APT A151: Unmanned Aircraft Systems Lab
| Item | Value |
|---|---|
| Curriculum Committee Approval Date | 12/08/2021 |
| Top Code | 302020 - Piloting |
| Units | 1 Total Units |
| Hours | 54 Total Hours (Lab Hours 54) |
| Total Outside of Class Hours | 0 |
| Course Credit Status | Credit: Degree Applicable (D) |
| Material Fee | No |
| Basic Skills | Not Basic Skills (N) |
| Repeatable | No |
| Grading Policy | Standard Letter (S) |
Course Description
Commercial UAS operators are becoming a new occupation within the aviation industry. The purpose of UAS is widespread and may decrease unnecessary risks to pilots in certain environments. The Unmanned Aircraft Systems industry is expected to generate an estimated 100,000 jobs and $82.1 billion in economic impact in the next decade according to the Association for Unmanned Vehicle Systems International (AUVSI). Additionally, the Federal Aviation Administration (FAA) predicts 10,000 unmanned aircraft systems could be airborne in the U.S. skies by 2020. PREREQUISITE: APT A131 or concurrent enrollment. Transfer Credit: CSU.

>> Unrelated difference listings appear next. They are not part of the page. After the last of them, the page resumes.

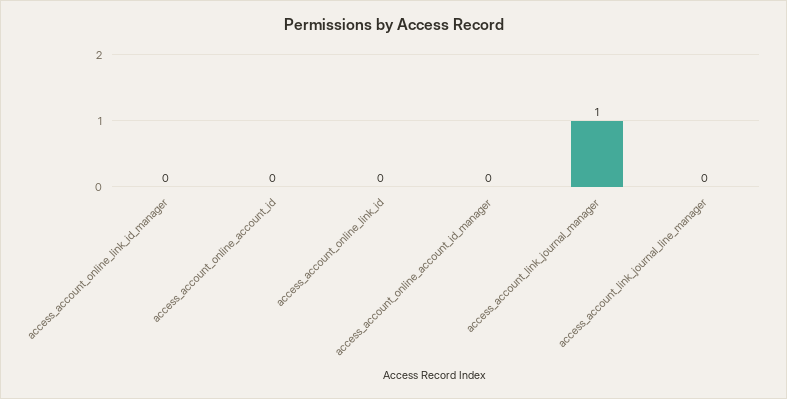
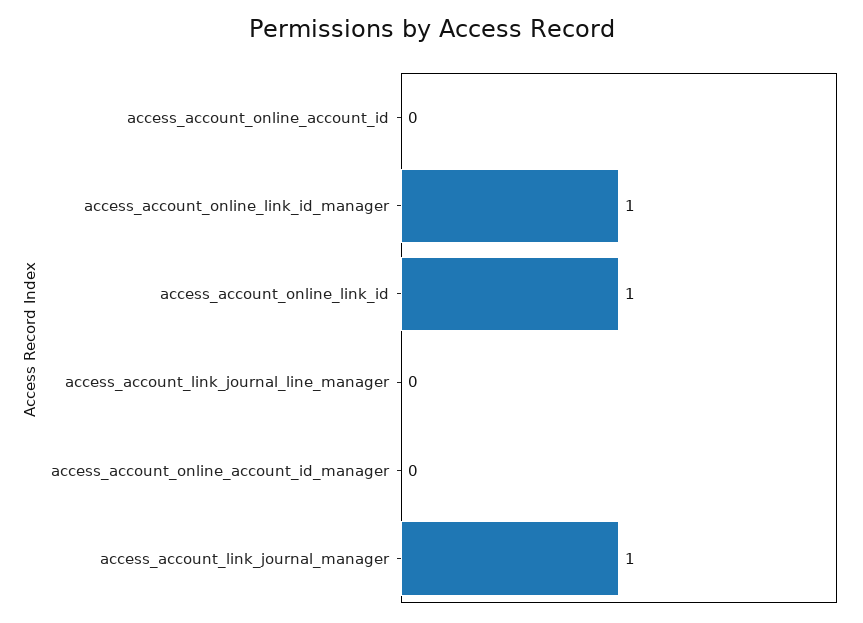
  {
-   "access_account_online_link_id_manager": 0,
+   "access_account_online_link_id_manager": 1,
    "access_account_online_account_id": 0,
-   "access_account_online_link_id": 0,
+   "access_account_online_link_id": 1,
    "access_account_online_account_id_manager": 0,
    "access_account_link_journal_manager": 1,
    "access_account_link_journal_line_manager": 0
  }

Course Level Student Learning Outcome(s)
- Performs within the tolerances for each flight maneuver required by in the Federal Aviation Administration (FAA) Practical Test Standards for Unmanned Aircraft Systems.
Course Objectives
- 1. Demonstrate mastery of pre-flight safety procedures for UAS operations.

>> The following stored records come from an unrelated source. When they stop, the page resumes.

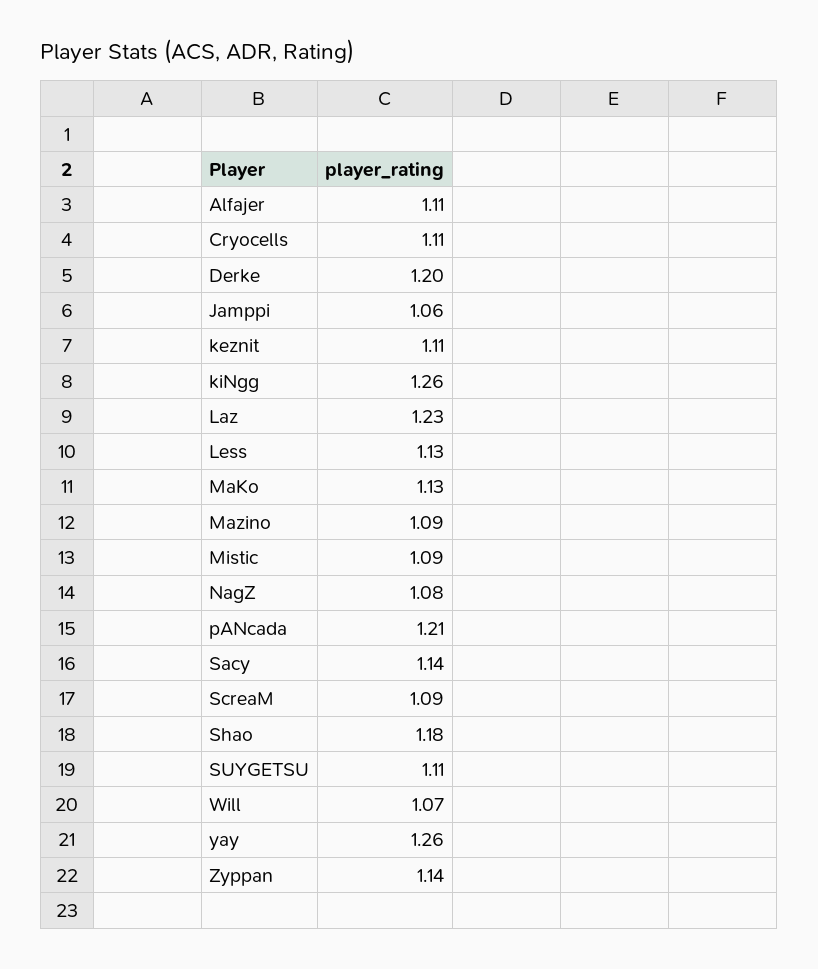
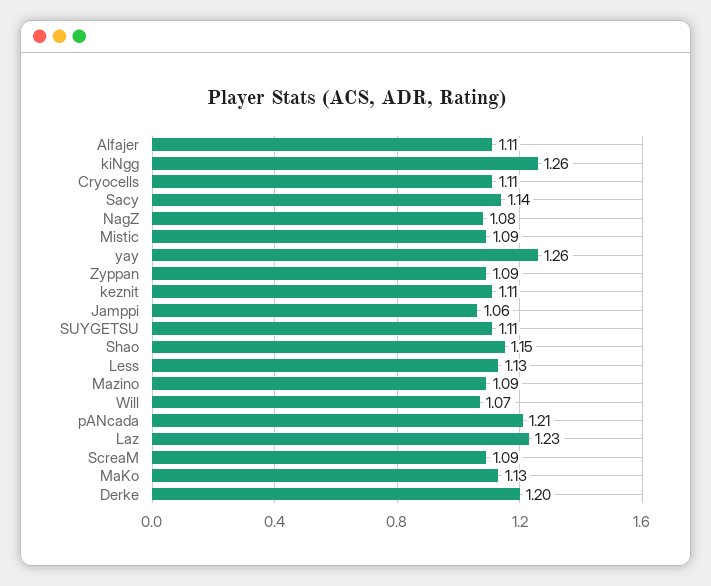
  {
    "Alfajer": 1.11,
    "Cryocells": 1.11,
    "Derke": 1.2,
    "Jamppi": 1.06,
    "keznit": 1.11,
    "kiNgg": 1.26,
    "Laz": 1.23,
    "Less": 1.13,
    "MaKo": 1.13,
    "Mazino": 1.09,
    "Mistic": 1.09,
    "NagZ": 1.08,
    "pANcada": 1.21,
    "Sacy": 1.14,
    "ScreaM": 1.09,
-   "Shao": 1.18,
+   "Shao": 1.15,
    "SUYGETSU": 1.11,
    "Will": 1.07,
    "yay": 1.26,
-   "Zyppan": 1.14
+   "Zyppan": 1.09
  }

- 2. Demonstrate mastery of controller calibration techniques and processes.
- 3. Demonstrate mastery of approach, landing, and shut-down operations and procedures.
Lecture Content
Lab Only
Lab Content
Emergency planning and communication. The characteristics and potential hazards of lithium batteries: Safe transportation, such as proper inspection and handling Safe charging Safe usage Risks of fires involving lithium batteries Loss of aircraft control link and fly-aways. Loss of Global Positioning System (GPS) signal during flight and potential consequences. Frequency spectrums and associated limitations. Basic maintenance. Preflight inspection. Techniques to mitigate mechanical failures of all elements used in sUAS operations, such as the battery and/or any device(s) used to operate the sUAS. General loading and performance: Effects of loading changes Balance, stability, and center of gravity The importance and use of performance data to predict the effect on the aircrafts performance of an sUAS. Operating limitations for sUAS. Maximum groundspeed Altitude limitations Minimum visibility Cloud clearance requirements Visual line of sight (VLOS) aircraft operations.
Method(s) of Instruction
- Lab (04)
Instructional Techniques
Equipment Proficiency Demonstrations
Reading Assignments
Read technical and operations manuals from each UAS (drone) manufacturer.
Writing Assignments
Completion of flight plans and flight logs, weight and balance exercises and aircraft performance problems.
Out-of-class Assignments
N/A
Demonstration of Critical Thinking
In flight problem solving exercises based on FAA Private Pilot Practical Test Standards
Required Writing, Problem Solving, Skills Demonstration
Completion of flight plans and flight logs, weight and balance exercises and aircraft performance problems.
Eligible Disciplines
Aviation (flight, navigation, ground school, air traffic control): Any bachelors degree and two years of professional experience, or any associate degree and six years of professional experience.
Other Resources
1. Technical and operations manuals from each UAS (drone) manufacturer.